■ TASK TO COMPLETE ■
From the data below, repeat exactly the lines from the line with "left wrist: (96, 358, 8)" to the line with "right elbow: (813, 360, 20)", both included.

■ EXERCISE DATA ■
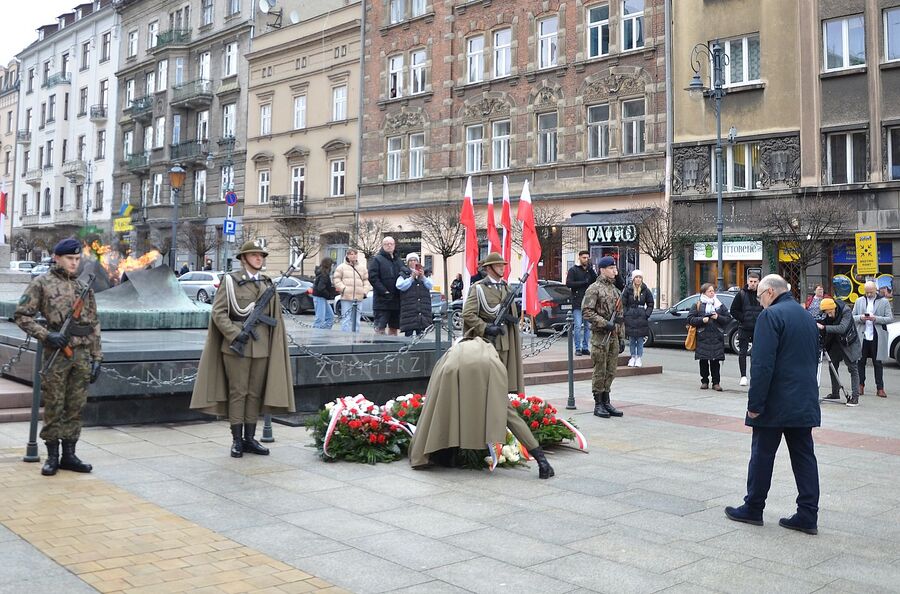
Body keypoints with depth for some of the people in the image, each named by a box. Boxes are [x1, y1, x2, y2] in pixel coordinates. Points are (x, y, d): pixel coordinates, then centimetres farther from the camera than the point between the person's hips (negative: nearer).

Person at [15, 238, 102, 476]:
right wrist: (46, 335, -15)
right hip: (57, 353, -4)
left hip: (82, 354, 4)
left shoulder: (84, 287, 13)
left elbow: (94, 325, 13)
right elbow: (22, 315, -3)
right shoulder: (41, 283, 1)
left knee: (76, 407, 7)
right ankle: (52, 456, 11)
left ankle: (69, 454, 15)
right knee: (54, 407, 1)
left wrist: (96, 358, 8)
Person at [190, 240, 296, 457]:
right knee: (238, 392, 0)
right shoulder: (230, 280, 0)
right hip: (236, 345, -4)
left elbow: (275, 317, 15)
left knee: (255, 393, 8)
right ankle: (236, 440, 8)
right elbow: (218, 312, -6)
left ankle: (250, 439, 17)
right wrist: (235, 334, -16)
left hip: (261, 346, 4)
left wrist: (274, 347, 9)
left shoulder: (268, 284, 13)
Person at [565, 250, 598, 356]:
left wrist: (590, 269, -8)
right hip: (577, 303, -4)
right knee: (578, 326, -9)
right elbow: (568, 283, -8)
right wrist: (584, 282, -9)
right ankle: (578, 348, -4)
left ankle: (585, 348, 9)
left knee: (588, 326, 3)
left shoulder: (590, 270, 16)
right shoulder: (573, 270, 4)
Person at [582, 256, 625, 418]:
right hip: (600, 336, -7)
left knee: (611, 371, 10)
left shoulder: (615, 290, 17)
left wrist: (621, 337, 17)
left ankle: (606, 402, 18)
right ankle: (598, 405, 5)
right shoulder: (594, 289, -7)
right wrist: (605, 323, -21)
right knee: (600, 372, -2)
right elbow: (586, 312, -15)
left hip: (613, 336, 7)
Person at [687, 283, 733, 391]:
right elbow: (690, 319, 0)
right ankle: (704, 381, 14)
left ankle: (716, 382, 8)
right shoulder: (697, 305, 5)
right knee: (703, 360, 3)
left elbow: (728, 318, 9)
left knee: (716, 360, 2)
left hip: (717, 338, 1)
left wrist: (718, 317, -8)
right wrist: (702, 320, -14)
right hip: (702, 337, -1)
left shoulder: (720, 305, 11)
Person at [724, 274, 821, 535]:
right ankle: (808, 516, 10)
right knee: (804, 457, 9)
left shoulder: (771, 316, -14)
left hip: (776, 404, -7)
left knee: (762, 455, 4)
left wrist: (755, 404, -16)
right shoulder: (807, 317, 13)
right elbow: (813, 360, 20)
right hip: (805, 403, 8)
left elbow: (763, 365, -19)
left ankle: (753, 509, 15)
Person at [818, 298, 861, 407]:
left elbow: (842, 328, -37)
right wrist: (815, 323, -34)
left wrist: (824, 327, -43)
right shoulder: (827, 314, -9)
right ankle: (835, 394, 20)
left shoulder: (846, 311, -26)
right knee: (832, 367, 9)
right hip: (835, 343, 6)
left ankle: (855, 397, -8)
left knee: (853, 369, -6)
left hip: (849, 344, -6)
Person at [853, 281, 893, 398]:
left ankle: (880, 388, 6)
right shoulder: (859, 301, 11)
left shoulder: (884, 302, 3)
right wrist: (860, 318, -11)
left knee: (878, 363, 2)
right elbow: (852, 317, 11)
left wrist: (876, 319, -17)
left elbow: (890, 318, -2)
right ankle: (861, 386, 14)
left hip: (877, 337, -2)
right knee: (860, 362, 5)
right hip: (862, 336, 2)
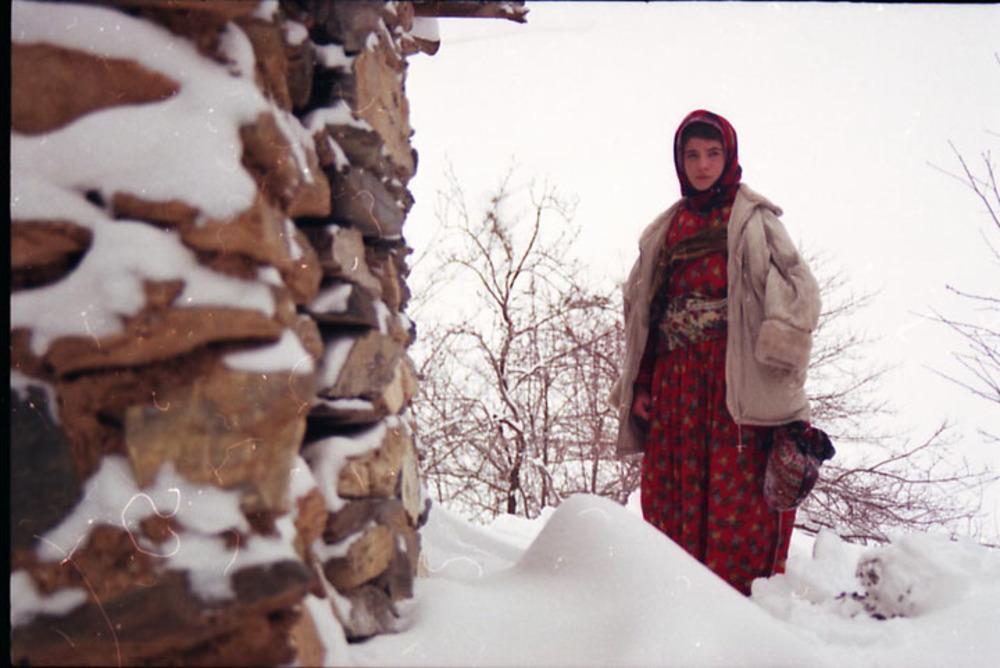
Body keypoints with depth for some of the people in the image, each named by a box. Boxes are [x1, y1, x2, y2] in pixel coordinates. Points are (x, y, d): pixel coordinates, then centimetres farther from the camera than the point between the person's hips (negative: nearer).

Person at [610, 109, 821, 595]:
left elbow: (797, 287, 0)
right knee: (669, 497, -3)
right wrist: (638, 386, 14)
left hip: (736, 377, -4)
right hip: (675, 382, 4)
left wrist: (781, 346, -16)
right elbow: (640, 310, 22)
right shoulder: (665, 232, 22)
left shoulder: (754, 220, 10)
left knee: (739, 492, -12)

■ SOLUTION TO THIS TASK ■
left wrist: (96, 358, 8)
Person at [190, 240, 296, 457]:
right knee: (238, 392, 0)
right shoulder: (230, 280, 0)
right hip: (236, 345, -4)
left elbow: (275, 317, 15)
left knee: (255, 393, 8)
right ankle: (236, 440, 8)
right elbow: (218, 312, -6)
left ankle: (250, 439, 17)
right wrist: (235, 334, -16)
left hip: (261, 346, 4)
left wrist: (274, 347, 9)
left shoulder: (268, 284, 13)
Person at [565, 250, 598, 356]:
left wrist: (590, 269, -8)
right hip: (577, 303, -4)
right knee: (578, 326, -9)
right elbow: (568, 283, -8)
right wrist: (584, 282, -9)
right ankle: (578, 348, -4)
left ankle: (585, 348, 9)
left knee: (588, 326, 3)
left shoulder: (590, 270, 16)
right shoulder: (573, 270, 4)
Person at [582, 256, 625, 418]:
right hip: (600, 336, -7)
left knee: (611, 371, 10)
left shoulder: (615, 290, 17)
left wrist: (621, 337, 17)
left ankle: (606, 402, 18)
right ankle: (598, 405, 5)
right shoulder: (594, 289, -7)
right wrist: (605, 323, -21)
right knee: (600, 372, -2)
right elbow: (586, 312, -15)
left hip: (613, 336, 7)
Person at [687, 283, 733, 391]:
right elbow: (690, 319, 0)
right ankle: (704, 381, 14)
left ankle: (716, 382, 8)
right shoulder: (697, 305, 5)
right knee: (703, 360, 3)
left elbow: (728, 318, 9)
left knee: (716, 360, 2)
left hip: (717, 338, 1)
left wrist: (718, 317, -8)
right wrist: (702, 320, -14)
right hip: (702, 337, -1)
left shoulder: (720, 305, 11)
Person at [724, 274, 821, 535]:
right ankle: (808, 516, 10)
right knee: (804, 457, 9)
left shoulder: (771, 316, -14)
left hip: (776, 404, -7)
left knee: (762, 455, 4)
left wrist: (755, 404, -16)
right shoulder: (807, 317, 13)
right elbow: (813, 360, 20)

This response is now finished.